Explanation: As we can see in the output, we have obtained double integral of our input function as 5.9161, which is the same as expected by us.

## Example 3:

In this example, we will take a polynomial function of x and y. We will follow the following 2 steps:

Step 1: Create a polynomial function of x and y

Step 2: Pass the function and required limits to the integral2 function

## Code:

``````Func = @(x,y) (35*y.^3 - 15*x)
[Creating the polynomial function in ‘x’ and ‘y’] I = integral2 (Func, 0, 1, 0, 2)
[Calling the integral function and passing the desired limits as 0 <= x <= 1; 0 <= y <= 2)] [Mathematically, the double integral of 35*y.^3 - 15*x is 125]``````

## Output:

Explanation: As we can see in the output, we have obtained double integral of our input function as 125, which is the same as expected by us.

## Example 4:

In this example, we will take a polynomial function of x and y and of degree 3. We will follow the following 2 steps:

Step 1: Create a polynomial function of x and y and degree 3

Step 2: Pass the function and required limits to the integral2 function

## Code:

``````Func = @(x,y) ((20*y.^3) + 3*x.^2)
[Creating the polynomial function in ‘x’ and ‘y’] I = integral2 (Func, 0, 1, 0, 2)
[Calling the integral function and passing the desired limits as 0 <= x <= 1; 0 <= y <= 2)] [Mathematically, the double integral of (20*y.^3) + 3*x.^2 is 82]``````

## Output:

Explanation: As we can see in the output, we have obtained double integral of our input function as 82, which is the same as expected by us.

## Example 5:

In this example, we will take a polynomial function with the division.
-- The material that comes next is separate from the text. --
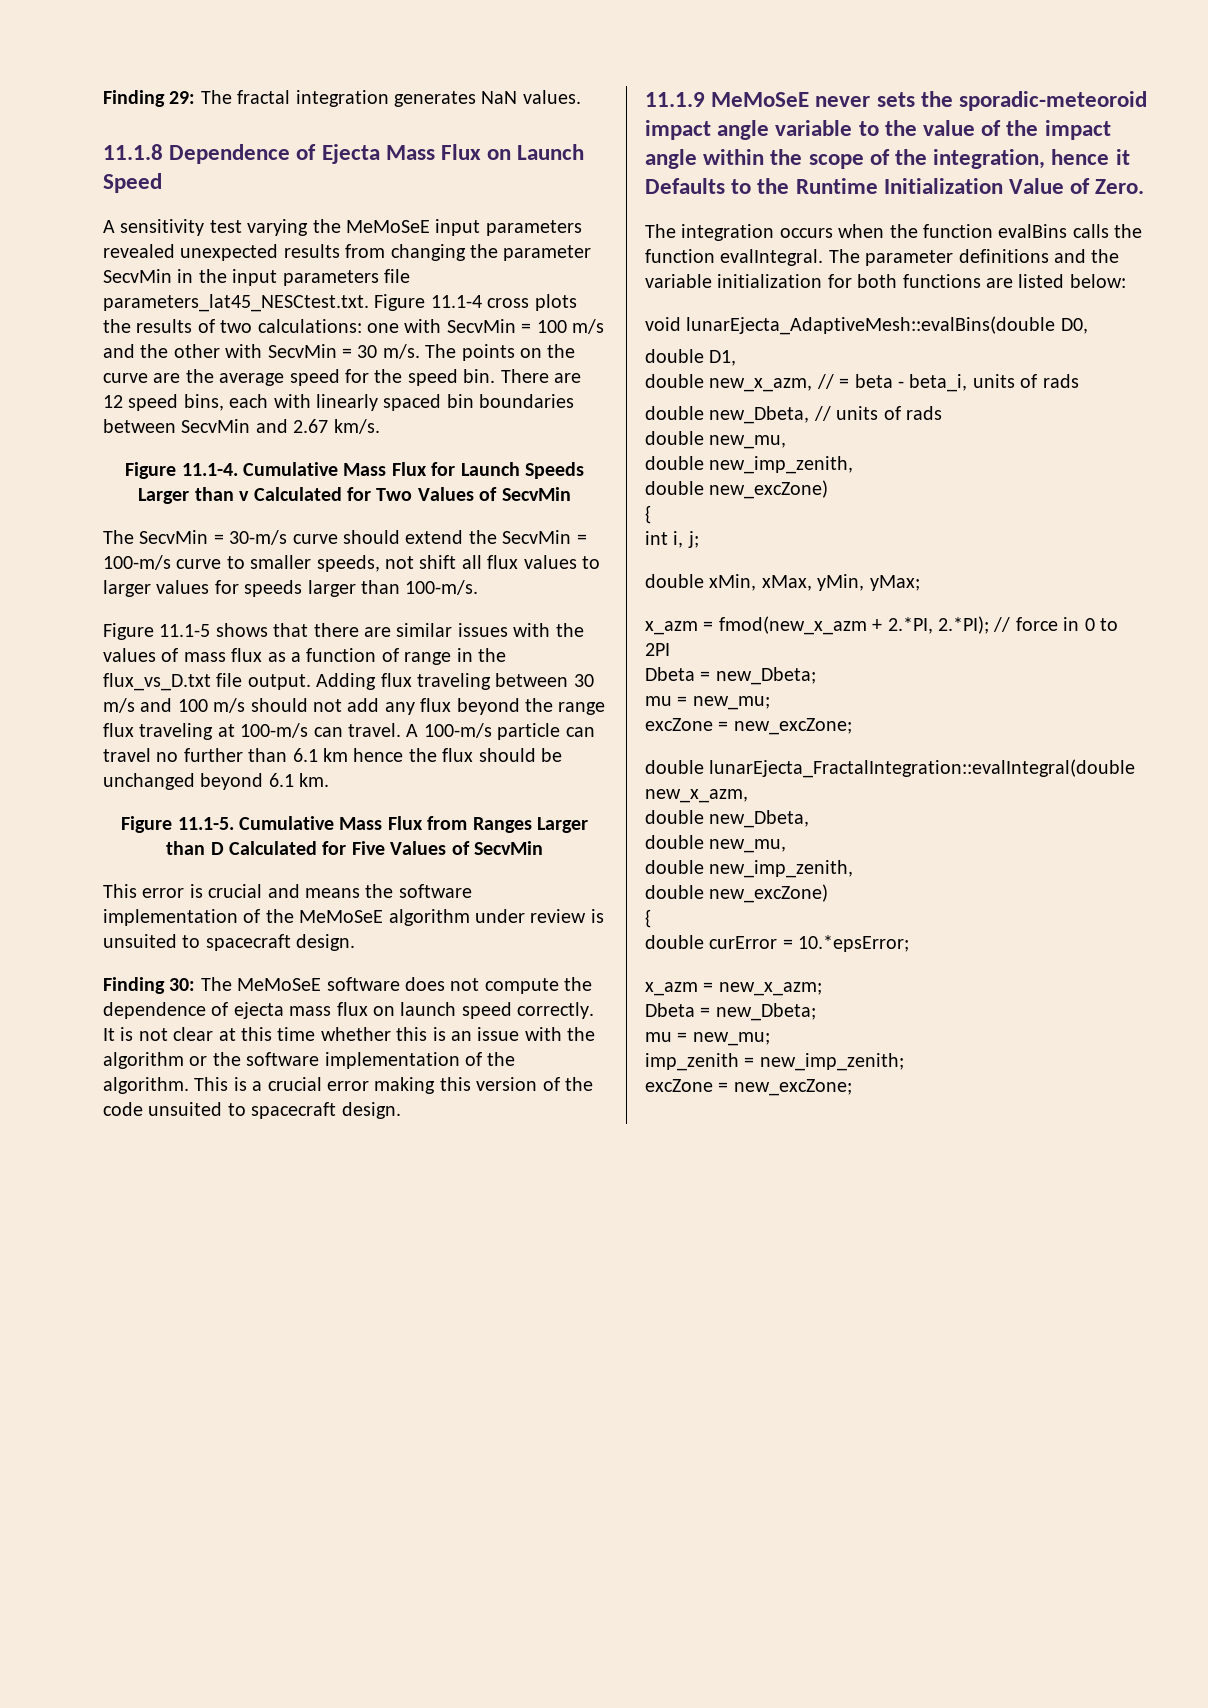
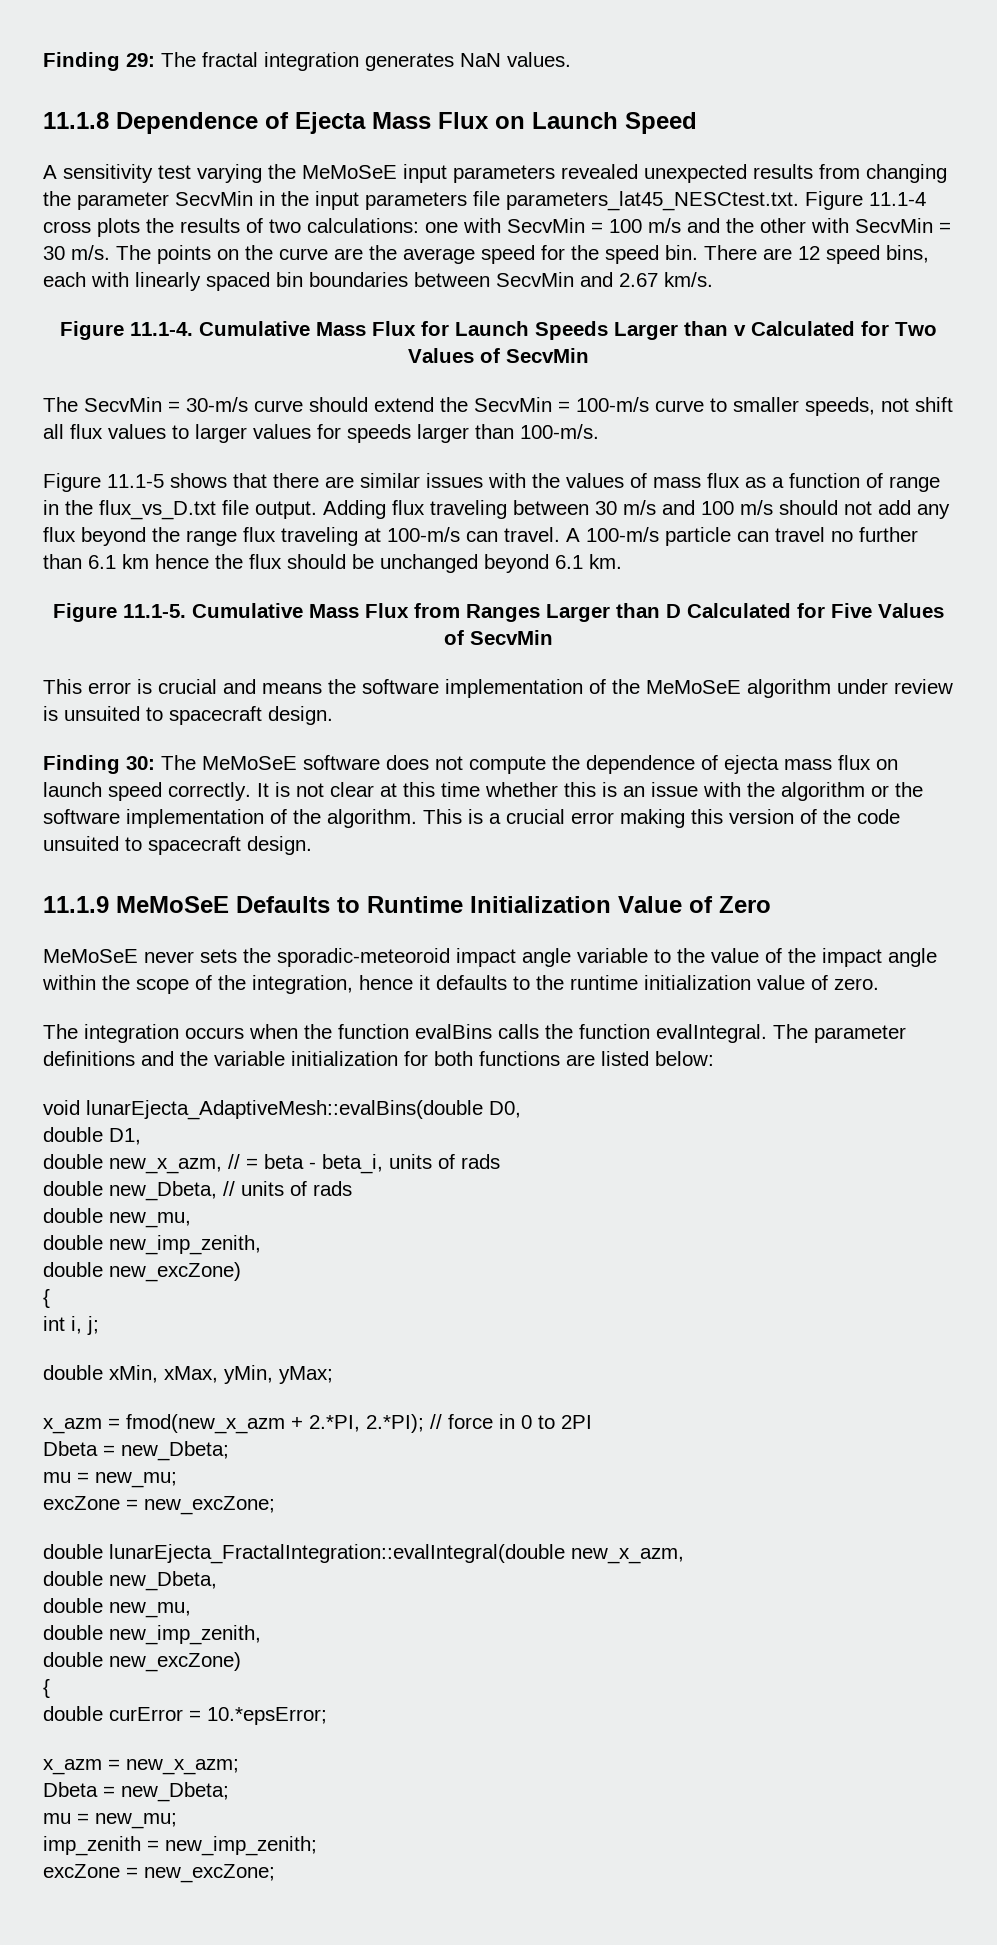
(810, 99) none -> [236,896,771,913] [43,949,138,963] Defaults to Runtime Initialization Value of Zero // MeMoSeE
[645,178,1145,194] Defaults to the Runtime Initialization Value of Zero. -> [436,975,879,990] defaults to the runtime initialization value of zero.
We will follow the following 2 steps:

Step 1: Create a polynomial function of x and y and with division

Step 2: Pass the function and required limits to the integral2 function

## Code:

``````Func = @(x,y) 1./(sqrt(x.^3 + y.^2))
[Creating the polynomial function in ‘x’ and ‘y’ and division] I = integral2 (Func, 0, 1, 0, 2)
[Calling the integral function and passing the desired limits as 0 <= x <= 1; 0 <= y <= 2)] [Mathematically, the double integral of 1./(sqrt(x.^3 + y.^2))  is 2.9012]``````

## Output:

Explanation: As we can see in the output, we have obtained double integral of our input function as 2.9012, which is the same as expected by us.